Holmes Elementary School, Mount Vernon, NY [Top left corner was Mrs. Pierce’s classroom in 1978-79 year], November 22, 2006. (Donald Earl Collins).
A high school friend recently gave me some much-needed feedback on my Boy @ The Window manuscript. Her feedback was helpful and insightful, and very much appreciated. But some of it reminded me of the realities of having someone who’s a character in a story actually read that story. Their perceptions will never fully match up with those of the writer, which is what is so groovy and fascinating about writing in the first place.
One of the things that struck me as a thread in her comments — not to mention in so many conversations I’ve had with my students about race and socioeconomics — was the theme of individual hard work trumping all obstacles and circumstances. As if words, slights, and mindsets in the world around us don’t matter.

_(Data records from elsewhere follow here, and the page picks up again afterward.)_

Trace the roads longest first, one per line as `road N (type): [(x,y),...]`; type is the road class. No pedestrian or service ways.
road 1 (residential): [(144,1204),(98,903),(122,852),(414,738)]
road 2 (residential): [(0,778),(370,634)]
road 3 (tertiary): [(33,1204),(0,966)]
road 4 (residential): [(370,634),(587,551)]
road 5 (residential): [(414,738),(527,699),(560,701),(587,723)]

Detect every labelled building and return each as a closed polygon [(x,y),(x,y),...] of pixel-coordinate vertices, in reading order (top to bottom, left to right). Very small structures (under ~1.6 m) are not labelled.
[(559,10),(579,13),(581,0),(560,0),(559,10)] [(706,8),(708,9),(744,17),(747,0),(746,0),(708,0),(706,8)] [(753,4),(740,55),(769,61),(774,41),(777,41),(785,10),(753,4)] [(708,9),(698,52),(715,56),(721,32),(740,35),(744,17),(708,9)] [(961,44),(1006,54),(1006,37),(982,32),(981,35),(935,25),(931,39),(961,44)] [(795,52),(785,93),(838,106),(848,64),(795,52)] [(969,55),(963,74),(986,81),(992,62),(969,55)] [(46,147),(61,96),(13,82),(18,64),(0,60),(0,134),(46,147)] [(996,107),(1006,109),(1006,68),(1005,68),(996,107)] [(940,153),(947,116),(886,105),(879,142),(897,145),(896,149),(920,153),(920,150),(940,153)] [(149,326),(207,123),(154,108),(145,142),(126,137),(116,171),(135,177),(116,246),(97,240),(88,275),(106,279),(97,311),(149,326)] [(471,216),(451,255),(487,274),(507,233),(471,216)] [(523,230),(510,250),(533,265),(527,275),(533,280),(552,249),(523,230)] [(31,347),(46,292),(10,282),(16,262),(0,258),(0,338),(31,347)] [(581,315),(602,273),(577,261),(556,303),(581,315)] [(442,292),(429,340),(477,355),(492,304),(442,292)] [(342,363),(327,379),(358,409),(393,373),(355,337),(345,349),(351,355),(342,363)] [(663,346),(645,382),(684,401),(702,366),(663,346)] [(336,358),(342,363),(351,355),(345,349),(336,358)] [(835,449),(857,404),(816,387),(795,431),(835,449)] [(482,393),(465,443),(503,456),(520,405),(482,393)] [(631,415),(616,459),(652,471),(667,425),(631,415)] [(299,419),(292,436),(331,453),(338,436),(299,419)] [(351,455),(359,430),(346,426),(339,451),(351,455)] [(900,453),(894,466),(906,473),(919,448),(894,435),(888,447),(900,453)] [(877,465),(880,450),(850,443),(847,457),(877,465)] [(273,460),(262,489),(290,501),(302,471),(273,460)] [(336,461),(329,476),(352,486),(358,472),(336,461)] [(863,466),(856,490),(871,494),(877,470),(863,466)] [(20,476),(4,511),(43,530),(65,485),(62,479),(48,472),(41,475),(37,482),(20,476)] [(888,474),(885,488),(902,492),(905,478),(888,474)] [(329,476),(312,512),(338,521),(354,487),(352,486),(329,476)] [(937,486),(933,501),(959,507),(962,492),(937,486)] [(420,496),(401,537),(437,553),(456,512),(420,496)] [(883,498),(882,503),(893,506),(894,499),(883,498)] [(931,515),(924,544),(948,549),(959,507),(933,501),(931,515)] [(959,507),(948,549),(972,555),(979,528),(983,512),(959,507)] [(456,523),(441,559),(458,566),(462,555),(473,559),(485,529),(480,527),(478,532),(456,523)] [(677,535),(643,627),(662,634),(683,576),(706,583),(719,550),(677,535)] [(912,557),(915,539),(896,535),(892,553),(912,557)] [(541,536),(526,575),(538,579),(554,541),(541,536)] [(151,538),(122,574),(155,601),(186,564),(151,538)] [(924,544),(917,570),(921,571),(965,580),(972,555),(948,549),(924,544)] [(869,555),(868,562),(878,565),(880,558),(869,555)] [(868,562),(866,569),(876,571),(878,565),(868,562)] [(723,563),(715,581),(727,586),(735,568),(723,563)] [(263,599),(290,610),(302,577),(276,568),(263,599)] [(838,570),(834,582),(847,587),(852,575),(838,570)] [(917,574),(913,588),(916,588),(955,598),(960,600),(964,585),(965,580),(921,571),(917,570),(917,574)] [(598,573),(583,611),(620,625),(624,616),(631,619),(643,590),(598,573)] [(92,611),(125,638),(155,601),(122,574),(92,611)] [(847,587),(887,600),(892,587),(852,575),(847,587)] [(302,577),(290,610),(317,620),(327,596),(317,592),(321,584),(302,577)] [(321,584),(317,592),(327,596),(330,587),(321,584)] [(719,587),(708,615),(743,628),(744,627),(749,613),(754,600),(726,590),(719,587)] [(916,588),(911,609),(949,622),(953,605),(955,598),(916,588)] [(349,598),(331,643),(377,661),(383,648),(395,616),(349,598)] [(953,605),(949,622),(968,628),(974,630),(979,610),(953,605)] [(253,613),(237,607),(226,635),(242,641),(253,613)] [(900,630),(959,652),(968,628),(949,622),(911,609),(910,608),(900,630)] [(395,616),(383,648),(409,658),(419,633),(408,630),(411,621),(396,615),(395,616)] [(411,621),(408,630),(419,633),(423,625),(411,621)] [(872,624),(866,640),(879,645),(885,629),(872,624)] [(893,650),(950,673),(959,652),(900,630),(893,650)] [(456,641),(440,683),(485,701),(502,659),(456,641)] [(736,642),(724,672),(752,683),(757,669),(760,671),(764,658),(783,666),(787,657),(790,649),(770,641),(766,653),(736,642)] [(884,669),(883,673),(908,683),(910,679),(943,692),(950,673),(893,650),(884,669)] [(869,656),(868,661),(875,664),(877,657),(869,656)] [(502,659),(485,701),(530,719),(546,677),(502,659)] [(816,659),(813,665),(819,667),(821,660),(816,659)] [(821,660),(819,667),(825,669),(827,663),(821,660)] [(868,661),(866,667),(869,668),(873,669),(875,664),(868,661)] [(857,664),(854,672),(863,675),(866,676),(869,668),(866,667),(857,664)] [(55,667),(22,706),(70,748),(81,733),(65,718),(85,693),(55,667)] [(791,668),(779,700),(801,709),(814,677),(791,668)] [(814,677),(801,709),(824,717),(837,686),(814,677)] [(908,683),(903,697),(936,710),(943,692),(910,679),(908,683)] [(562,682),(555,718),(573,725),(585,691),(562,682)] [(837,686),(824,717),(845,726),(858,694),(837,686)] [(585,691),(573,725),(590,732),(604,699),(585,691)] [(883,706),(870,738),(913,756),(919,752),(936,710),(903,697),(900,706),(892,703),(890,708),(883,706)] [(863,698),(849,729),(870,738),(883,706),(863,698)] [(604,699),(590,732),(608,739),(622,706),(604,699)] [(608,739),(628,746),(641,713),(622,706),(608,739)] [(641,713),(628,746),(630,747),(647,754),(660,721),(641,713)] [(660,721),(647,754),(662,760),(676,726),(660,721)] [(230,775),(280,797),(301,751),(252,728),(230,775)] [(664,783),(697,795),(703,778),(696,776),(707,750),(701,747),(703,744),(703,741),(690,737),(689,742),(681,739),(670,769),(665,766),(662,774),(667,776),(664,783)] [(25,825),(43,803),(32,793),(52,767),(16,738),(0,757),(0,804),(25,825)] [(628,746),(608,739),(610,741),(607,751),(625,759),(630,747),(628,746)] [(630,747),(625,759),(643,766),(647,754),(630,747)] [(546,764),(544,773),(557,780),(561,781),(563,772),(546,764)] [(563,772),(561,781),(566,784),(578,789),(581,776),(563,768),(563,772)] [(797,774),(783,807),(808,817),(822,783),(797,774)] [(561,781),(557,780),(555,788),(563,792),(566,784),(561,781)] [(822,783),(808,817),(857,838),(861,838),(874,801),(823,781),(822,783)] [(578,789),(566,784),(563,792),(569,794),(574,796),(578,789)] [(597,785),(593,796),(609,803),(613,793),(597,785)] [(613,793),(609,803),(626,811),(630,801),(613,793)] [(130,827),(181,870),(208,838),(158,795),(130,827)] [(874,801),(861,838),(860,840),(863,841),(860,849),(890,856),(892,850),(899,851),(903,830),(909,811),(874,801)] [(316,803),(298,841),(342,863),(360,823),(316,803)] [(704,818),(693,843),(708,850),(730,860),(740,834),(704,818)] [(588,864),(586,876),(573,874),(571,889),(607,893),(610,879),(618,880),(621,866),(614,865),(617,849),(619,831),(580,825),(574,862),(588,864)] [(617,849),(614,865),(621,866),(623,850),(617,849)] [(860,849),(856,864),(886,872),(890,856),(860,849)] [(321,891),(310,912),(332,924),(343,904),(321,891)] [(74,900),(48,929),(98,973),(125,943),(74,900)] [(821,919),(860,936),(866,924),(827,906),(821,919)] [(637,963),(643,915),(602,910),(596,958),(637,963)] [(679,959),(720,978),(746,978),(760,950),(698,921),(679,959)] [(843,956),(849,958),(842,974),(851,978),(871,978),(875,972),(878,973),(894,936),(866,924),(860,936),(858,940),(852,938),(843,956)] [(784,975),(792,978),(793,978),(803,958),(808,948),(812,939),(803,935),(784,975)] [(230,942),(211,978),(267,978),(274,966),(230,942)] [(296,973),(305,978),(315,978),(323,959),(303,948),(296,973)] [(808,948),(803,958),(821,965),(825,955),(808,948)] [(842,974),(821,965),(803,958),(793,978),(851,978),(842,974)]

As if poverty is merely a mirage, and bigotry, race and racism merely words on a page. Sure, a story such as the one I have told in this blog for the past three years is about overcoming roadblocks, especially the ones that we set ourselves up for in life, forget about the ones external to our own fears and doubts.

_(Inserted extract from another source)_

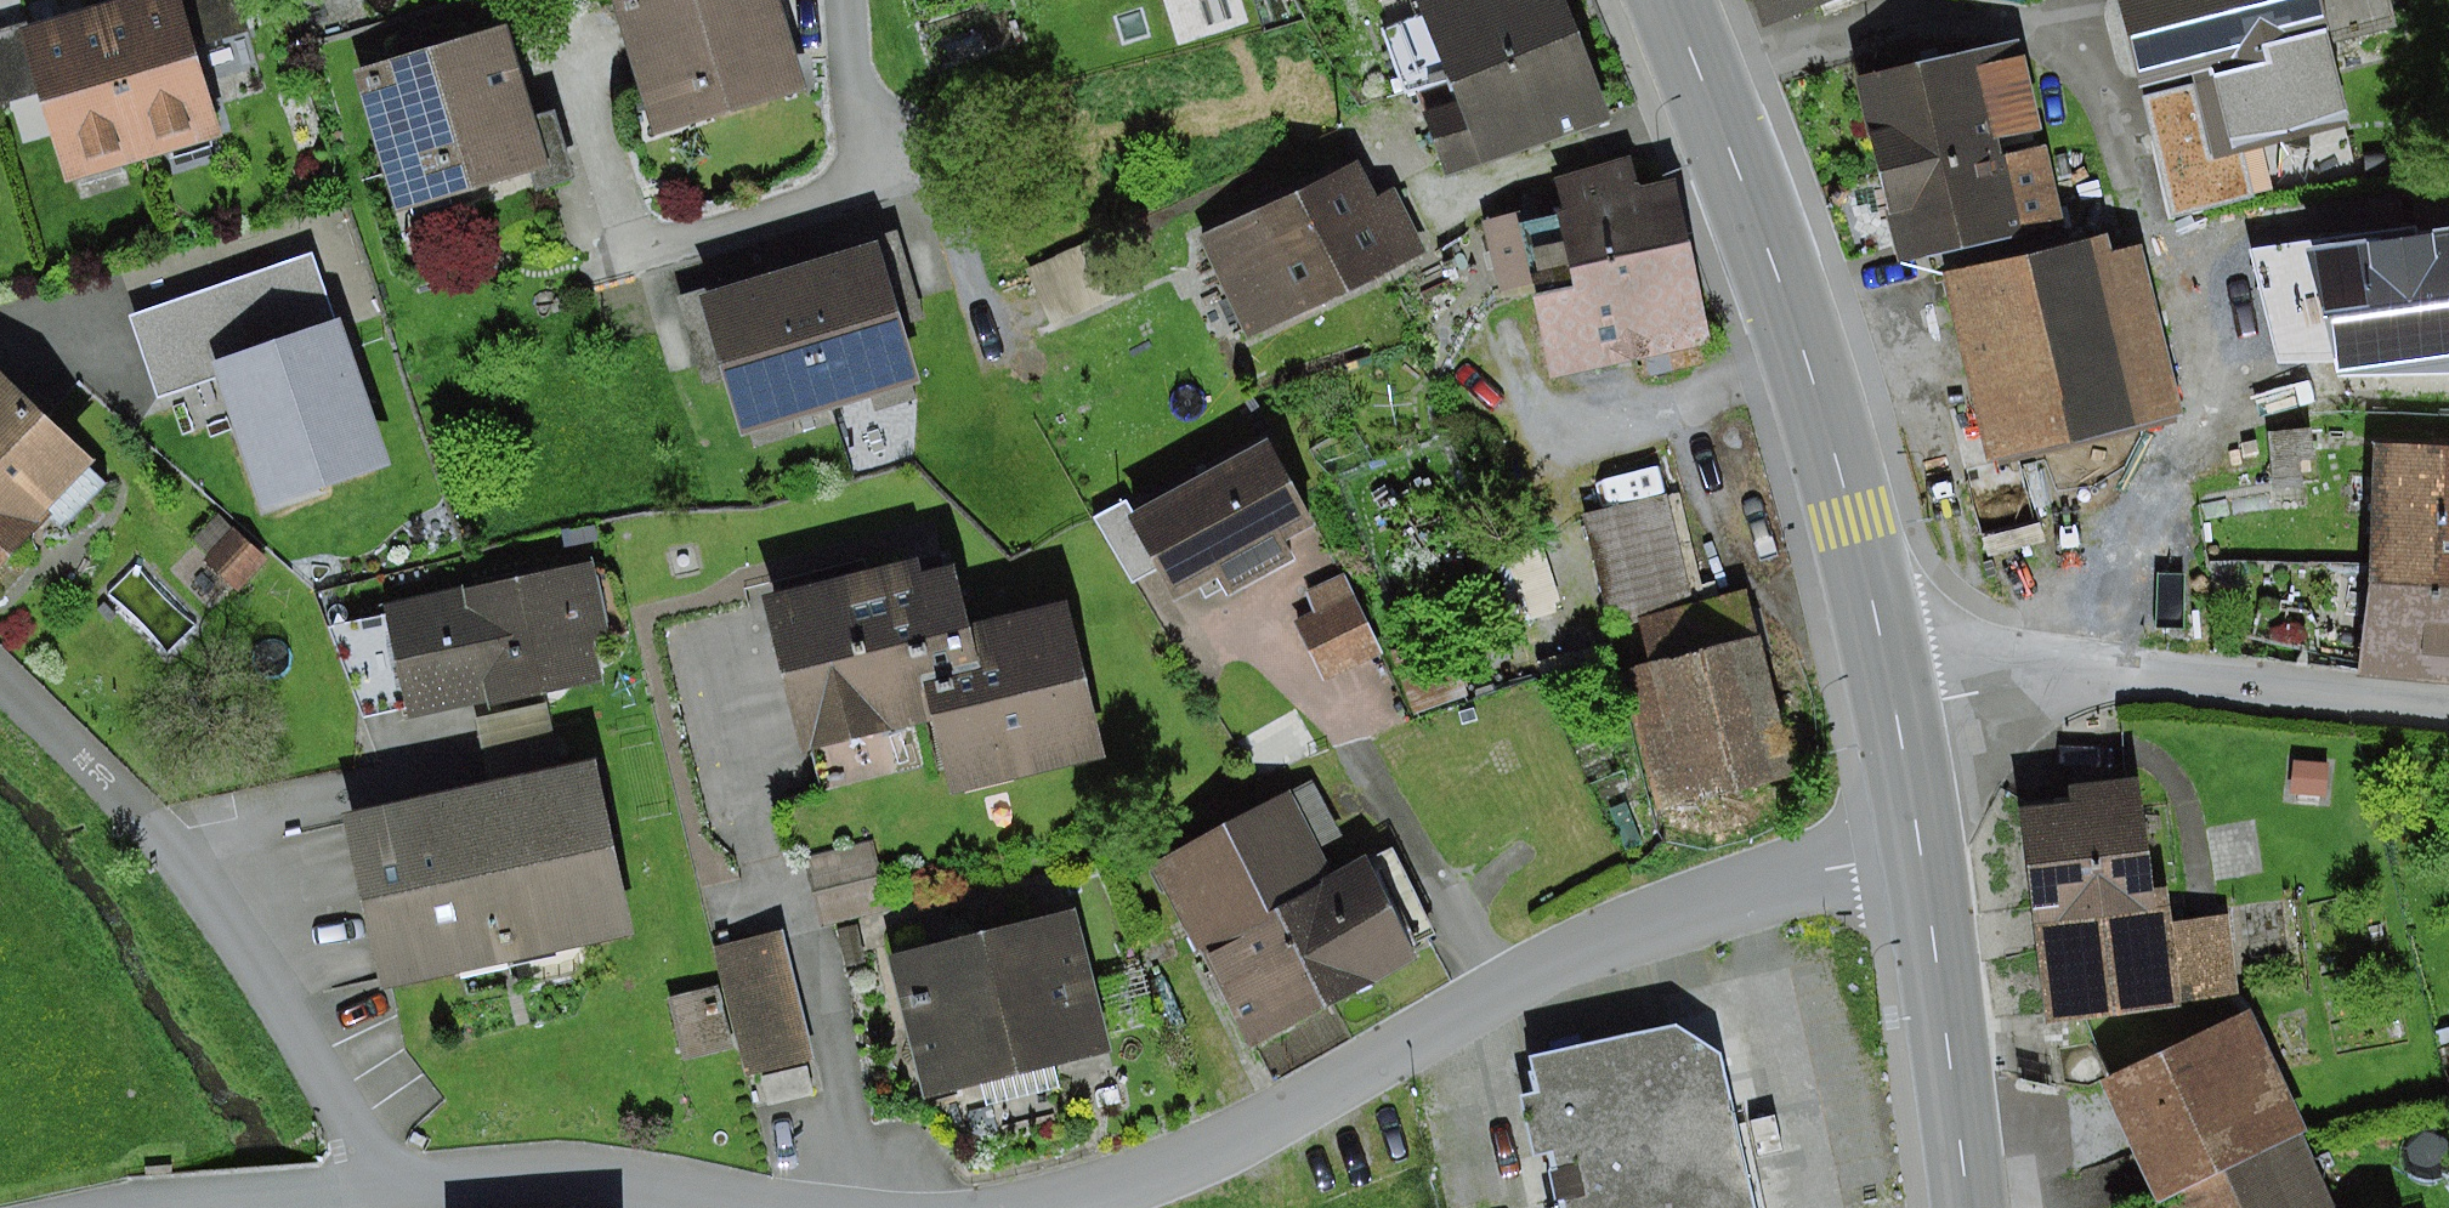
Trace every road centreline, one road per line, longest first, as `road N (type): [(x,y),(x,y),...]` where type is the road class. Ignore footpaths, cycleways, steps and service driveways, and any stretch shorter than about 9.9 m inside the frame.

At the same time, I realized what my weird daydream from thirty-one years ago meant. Some people get a head start — or, in NASCAR terms, the pole — before the race even starts. That certainly doesn’t make what that individual accomplishes in life any less meaningful, but knowing that the person had an advantage that most others didn’t possess does provide perspective and illuminates how much distance the disadvantaged need to cover to make up ground. Those who limp and crawl and somehow are able to compete in this human race have also worked hard, likely at least as hard as those with a head start, and more than likely, harder than most human beings should ever have to work.

2009 London Marathon. (http://www.newsoftheworld.co.uk/)
Plus, there are intangibles that go with race, class and other variables that determines how the human race unfolds. “Good luck is where hard work meets opportunity,” at least according to former Pittsburgh Penguins goaltender Tom Barrasso. Most human beings work hard, but all need opportunities that may provide a real sprint to catch up or take a lead in the human race. Family status, political influence, social and community networks, religious memberships, being in the right place at the right time, all matter and are connected to race and class, at least in the US.
The moral of this story is, hard work matters, individual accomplishment matters. Yet a panoramic view of the race in which humans are engaged matters more in putting our individual successes and the distance that remains in some reasonable perspective. Without that, we’re all just pretending that individual hard work is the only thing that matters, when that’s only half the battle, or half of half the battle.